There are plenty of things I used to write about that I would feel awkward putting down on paper now-- putting the King-Cat Classix book together was real interesting. I couldn't really believe how unrestrained I was in the early days. At the same time, there are things I can write about now that I just didn't have the life experience to comfortably approach earlier... so that has changed too.

JSE: One thing I love about you as an artist is how openly you cite your influences, the things you love. For example, you regularly compose "Top-40" lists of things that are inspiring you at the moment. What led you to start making the lists?

JP: I think at some point I just realized-- this world is pretty awesome, so why not celebrate those things about it? Sometimes people are reluctant to let on that they really love something. I wanted to stand up for the other side of that feeling.

JSE: It seems that movies and comics might share something in common; there are some great films in the list of favorites on your site. Do you ever think about film in the composition of your drawing?

JP: Very occasionally I think in filmic terms. Maybe a few times here and there in my comics that was a conscious approach. Mostly I just think of comics as comics. But I've definitely been influenced by some films in terms of storytelling-- things like Fellini, the Italian Neo-Realists.

JSE: You started making and distributing your work in the pre-internet days. How has the internet changed things for you? Are you susceptible to the internet yourself?

JP: Yeah, it's changed a lot. The ability to get the word out about things, and connect with people worldwide is so much easier now. I actually do love things like Facebook, YouTube. As a person who's very curious, I think it's pretty amazing to be able to gain access to so much so easily. That said, I like paper... zines, ink, books. The internet is great for a lot of things, but for me it will never replace something you hold.

JSE: Have you ever been approached about animating King-Cat?
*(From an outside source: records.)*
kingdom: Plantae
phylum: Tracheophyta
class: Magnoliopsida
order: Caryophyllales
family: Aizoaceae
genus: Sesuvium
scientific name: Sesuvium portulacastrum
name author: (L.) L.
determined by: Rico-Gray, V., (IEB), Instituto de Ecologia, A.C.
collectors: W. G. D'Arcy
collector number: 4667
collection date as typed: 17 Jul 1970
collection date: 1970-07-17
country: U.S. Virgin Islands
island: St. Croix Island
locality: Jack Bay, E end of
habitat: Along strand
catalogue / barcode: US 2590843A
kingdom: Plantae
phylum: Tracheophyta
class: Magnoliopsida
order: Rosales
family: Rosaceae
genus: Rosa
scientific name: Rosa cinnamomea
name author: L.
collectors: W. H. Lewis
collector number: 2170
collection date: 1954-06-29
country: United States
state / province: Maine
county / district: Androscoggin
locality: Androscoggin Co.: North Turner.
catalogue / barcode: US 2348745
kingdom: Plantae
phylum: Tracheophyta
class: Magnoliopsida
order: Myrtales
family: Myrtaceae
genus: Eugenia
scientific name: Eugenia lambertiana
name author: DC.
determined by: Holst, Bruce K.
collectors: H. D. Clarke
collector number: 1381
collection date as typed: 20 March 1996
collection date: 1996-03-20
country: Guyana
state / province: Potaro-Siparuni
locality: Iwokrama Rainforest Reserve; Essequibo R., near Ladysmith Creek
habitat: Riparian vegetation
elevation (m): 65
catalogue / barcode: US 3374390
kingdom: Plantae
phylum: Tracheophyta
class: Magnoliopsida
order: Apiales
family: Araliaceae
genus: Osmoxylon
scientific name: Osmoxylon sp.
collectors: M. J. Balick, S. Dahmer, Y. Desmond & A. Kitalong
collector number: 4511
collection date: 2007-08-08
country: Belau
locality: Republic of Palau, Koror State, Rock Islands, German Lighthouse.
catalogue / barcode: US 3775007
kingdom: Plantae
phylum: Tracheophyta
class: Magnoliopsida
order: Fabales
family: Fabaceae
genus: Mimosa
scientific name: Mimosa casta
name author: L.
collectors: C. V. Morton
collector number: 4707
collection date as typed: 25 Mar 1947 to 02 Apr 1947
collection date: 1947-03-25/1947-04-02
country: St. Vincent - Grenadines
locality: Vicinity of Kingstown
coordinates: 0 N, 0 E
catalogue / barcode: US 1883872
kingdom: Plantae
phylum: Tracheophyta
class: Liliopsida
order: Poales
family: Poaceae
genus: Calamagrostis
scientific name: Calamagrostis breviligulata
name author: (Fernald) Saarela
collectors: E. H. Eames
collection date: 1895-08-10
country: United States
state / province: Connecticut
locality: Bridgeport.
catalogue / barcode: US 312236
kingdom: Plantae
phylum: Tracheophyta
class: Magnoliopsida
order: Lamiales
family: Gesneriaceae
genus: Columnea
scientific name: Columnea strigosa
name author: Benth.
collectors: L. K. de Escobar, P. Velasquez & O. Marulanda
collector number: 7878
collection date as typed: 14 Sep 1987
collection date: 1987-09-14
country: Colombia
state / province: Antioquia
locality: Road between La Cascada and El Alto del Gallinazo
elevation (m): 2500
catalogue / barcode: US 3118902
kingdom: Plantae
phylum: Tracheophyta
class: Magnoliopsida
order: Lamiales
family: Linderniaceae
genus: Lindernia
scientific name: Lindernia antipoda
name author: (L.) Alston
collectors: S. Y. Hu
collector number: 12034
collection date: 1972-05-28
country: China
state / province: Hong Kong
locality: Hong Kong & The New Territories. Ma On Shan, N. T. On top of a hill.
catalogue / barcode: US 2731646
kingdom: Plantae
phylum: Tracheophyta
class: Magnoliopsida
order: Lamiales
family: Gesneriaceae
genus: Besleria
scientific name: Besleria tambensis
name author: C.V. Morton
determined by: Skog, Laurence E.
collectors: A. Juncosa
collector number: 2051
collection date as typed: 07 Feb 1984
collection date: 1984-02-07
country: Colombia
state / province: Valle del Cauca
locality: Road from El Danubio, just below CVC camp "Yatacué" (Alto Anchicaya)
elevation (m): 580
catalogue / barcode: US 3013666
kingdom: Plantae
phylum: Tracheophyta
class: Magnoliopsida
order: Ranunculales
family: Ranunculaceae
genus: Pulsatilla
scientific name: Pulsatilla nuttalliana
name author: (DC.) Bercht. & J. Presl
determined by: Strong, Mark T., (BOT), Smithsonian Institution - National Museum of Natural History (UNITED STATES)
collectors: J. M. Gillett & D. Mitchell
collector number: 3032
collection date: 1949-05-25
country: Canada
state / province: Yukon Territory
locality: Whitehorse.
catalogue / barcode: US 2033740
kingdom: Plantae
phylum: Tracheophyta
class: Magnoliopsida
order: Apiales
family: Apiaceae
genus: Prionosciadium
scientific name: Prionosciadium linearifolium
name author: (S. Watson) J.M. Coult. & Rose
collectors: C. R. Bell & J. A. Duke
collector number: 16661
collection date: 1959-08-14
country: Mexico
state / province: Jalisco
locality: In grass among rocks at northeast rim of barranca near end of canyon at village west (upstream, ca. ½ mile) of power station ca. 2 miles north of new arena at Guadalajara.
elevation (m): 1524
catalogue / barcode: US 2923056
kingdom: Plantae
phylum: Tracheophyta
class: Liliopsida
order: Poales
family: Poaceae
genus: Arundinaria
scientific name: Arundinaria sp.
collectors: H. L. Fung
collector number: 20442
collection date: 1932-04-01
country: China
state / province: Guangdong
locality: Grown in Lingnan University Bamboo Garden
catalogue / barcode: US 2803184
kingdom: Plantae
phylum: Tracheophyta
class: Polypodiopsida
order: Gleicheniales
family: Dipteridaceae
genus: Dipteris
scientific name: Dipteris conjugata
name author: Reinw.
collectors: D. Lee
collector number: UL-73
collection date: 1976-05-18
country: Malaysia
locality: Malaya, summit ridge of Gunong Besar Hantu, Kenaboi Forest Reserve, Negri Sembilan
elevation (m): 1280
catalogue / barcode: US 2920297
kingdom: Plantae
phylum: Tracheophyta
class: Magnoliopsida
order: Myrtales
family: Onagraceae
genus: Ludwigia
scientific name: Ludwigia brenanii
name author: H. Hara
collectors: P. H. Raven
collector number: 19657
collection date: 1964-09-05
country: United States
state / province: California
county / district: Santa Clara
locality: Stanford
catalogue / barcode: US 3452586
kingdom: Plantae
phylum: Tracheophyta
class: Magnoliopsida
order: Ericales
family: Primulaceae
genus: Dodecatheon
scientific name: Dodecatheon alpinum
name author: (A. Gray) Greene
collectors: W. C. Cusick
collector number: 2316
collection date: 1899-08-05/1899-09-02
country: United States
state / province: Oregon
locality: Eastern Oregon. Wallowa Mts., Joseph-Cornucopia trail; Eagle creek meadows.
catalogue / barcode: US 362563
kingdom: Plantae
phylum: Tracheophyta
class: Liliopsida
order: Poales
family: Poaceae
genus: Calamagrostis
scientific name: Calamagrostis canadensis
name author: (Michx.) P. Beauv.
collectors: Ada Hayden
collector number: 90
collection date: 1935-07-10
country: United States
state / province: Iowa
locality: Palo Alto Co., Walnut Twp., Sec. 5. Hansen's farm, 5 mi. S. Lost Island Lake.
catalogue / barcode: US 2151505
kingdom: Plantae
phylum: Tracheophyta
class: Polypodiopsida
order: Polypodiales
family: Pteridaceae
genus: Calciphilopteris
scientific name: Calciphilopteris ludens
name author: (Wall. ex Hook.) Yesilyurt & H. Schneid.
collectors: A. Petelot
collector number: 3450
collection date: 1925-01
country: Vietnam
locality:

How do you feel about animation in general?

JP: No, never really thought about animating King-Cat too much. Not that I'm opposed to it, it just never really came into my mind. But I do like animation. I remember when the remastered Popeye DVDs came out a few years ago-- that was like a dream come true to me.

JSE: Last year you released Thoreau at Walden, an impression of Thoreau's time at Walden Pond pairing your illustrations and Thoreau's writings. How was the experience of working from his words? Are there other adaptations or collaborative projects you'd like to work on in the future?

JP: Speaking of dreams come true, Thoreau at Walden really was like that for me. That man is one of my biggest heroes, and influences-- as an artist, a thinker, a curious, expressive human being. Thoreau is one of very few things I've encountered in my life that seem so RIGHT to me personally... to be able to work with his words and create something like that was a real honor. If Thoreau at Walden ever led a reader to explore his works directly, that would be a big accomplishment for me.

As for other adaptations-- the only similar thing I have considered is a comics biography of the Japanese poet Kobayashi Issa. That's a project I'd really like to tackle someday.

JSE: Your work has now been published by larger companies, but you still produce individual issues of King-Cat yourself, just as you did twenty years ago. It's an inspiration! Any words of advice for artists who are trying to make it on their own?

JP: The advice I always give people is 1) do something because you love it-- because that might be your only payoff; 2) don't excessively compare yourself to others-- that's a game you'll never win; and 3) be patient.

JSE: Finally, your cats have always made their way into your work, which, as a cat lover, I've always appreciated. May I ask how Liz and Charlie are doing?

JP: They're doing good. It took them (Liz) awhile to get used to each other (Charlie is a total bumbling lover), but now they sleep together, give each other baths, and chase each other around the house like stampeding cattle. So they're doing good!